What is required — Write out every line of text in the rows below without changing a character, and leave the pictures out.

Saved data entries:
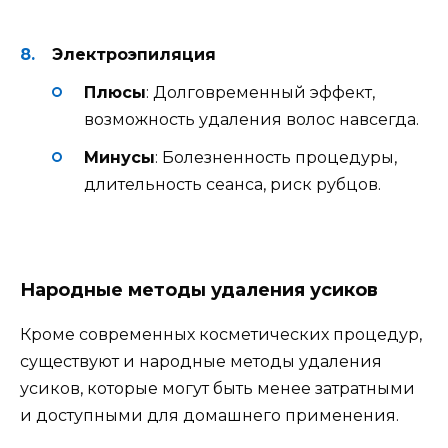
Электроэпиляция
Плюсы
: Долговременный эффект,
возможность удаления волос навсегда.
Минусы
: Болезненность процедуры,
длительность сеанса, риск рубцов.
Народные методы удаления усиков
Кроме современных косметических процедур,
существуют и народные методы удаления
усиков, которые могут быть менее затратными
и доступными для домашнего применения.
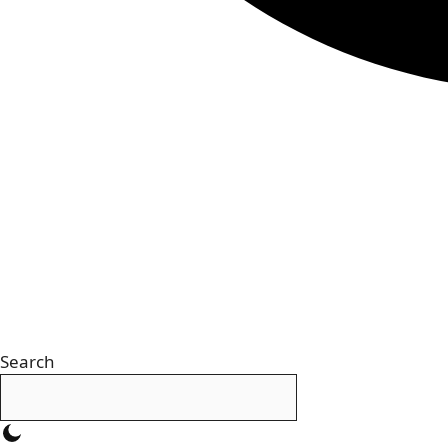
Search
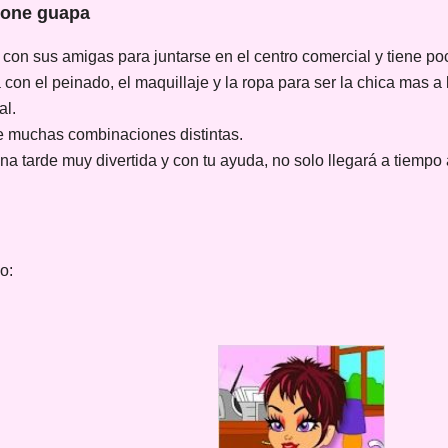
pone guapa
con sus amigas para juntarse en el centro comercial y tiene po
con el peinado, el maquillaje y la ropa para ser la chica mas a 
al.
re muchas combinaciones distintas.
a tarde muy divertida y con tu ayuda, no solo llegará a tiempo a
o:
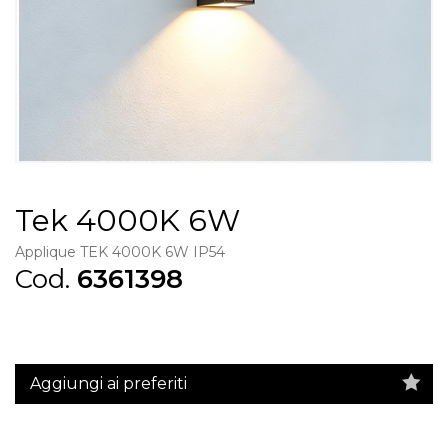
Tek 4000K 6W
Applique TEK 4000K 6W IP54
Cod.
6361398
Aggiungi ai preferiti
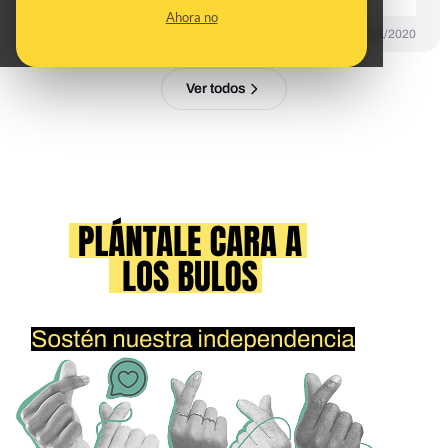
Ahora no
DESINFO
27/11/2020
Ver todos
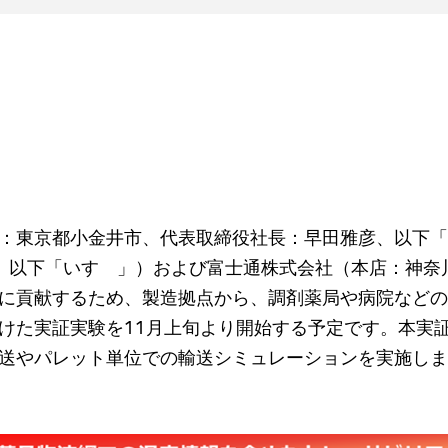
：東京都小金井市、代表取締役社長：早田雅彦、以下「L
介、以下「いすゞ」）および富士通株式会社（本店：神
に貢献するため、製造拠点から、調剤薬局や病院などの
けた実証実験を11月上旬より開始する予定です。本実
送やパレット単位での輸送シミュレーションを実施しま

Task answer —
Электроэпиляция
Плюсы
: Долговременный эффект,
возможность удаления волос навсегда.
Минусы
: Болезненность процедуры,
длительность сеанса, риск рубцов.
Народные методы удаления усиков
Кроме современных косметических процедур,
существуют и народные методы удаления
усиков, которые могут быть менее затратными
и доступными для домашнего применения.
Search
pone guapa
con sus amigas para juntarse en el centro comercial y tiene po
con el peinado, el maquillaje y la ropa para ser la chica mas a 
al.
re muchas combinaciones distintas.
a tarde muy divertida y con tu ayuda, no solo llegará a tiempo a
o:
Tek 4000K 6W
Applique TEK 4000K 6W IP54
Cod.
6361398
Aggiungi ai preferiti
Ahora no
DESINFO
27/11/2020
Ver todos
：東京都小金井市、代表取締役社長：早田雅彦、以下「L
介、以下「いすゞ」）および富士通株式会社（本店：神
に貢献するため、製造拠点から、調剤薬局や病院などの
けた実証実験を11月上旬より開始する予定です。本実
送やパレット単位での輸送シミュレーションを実施しま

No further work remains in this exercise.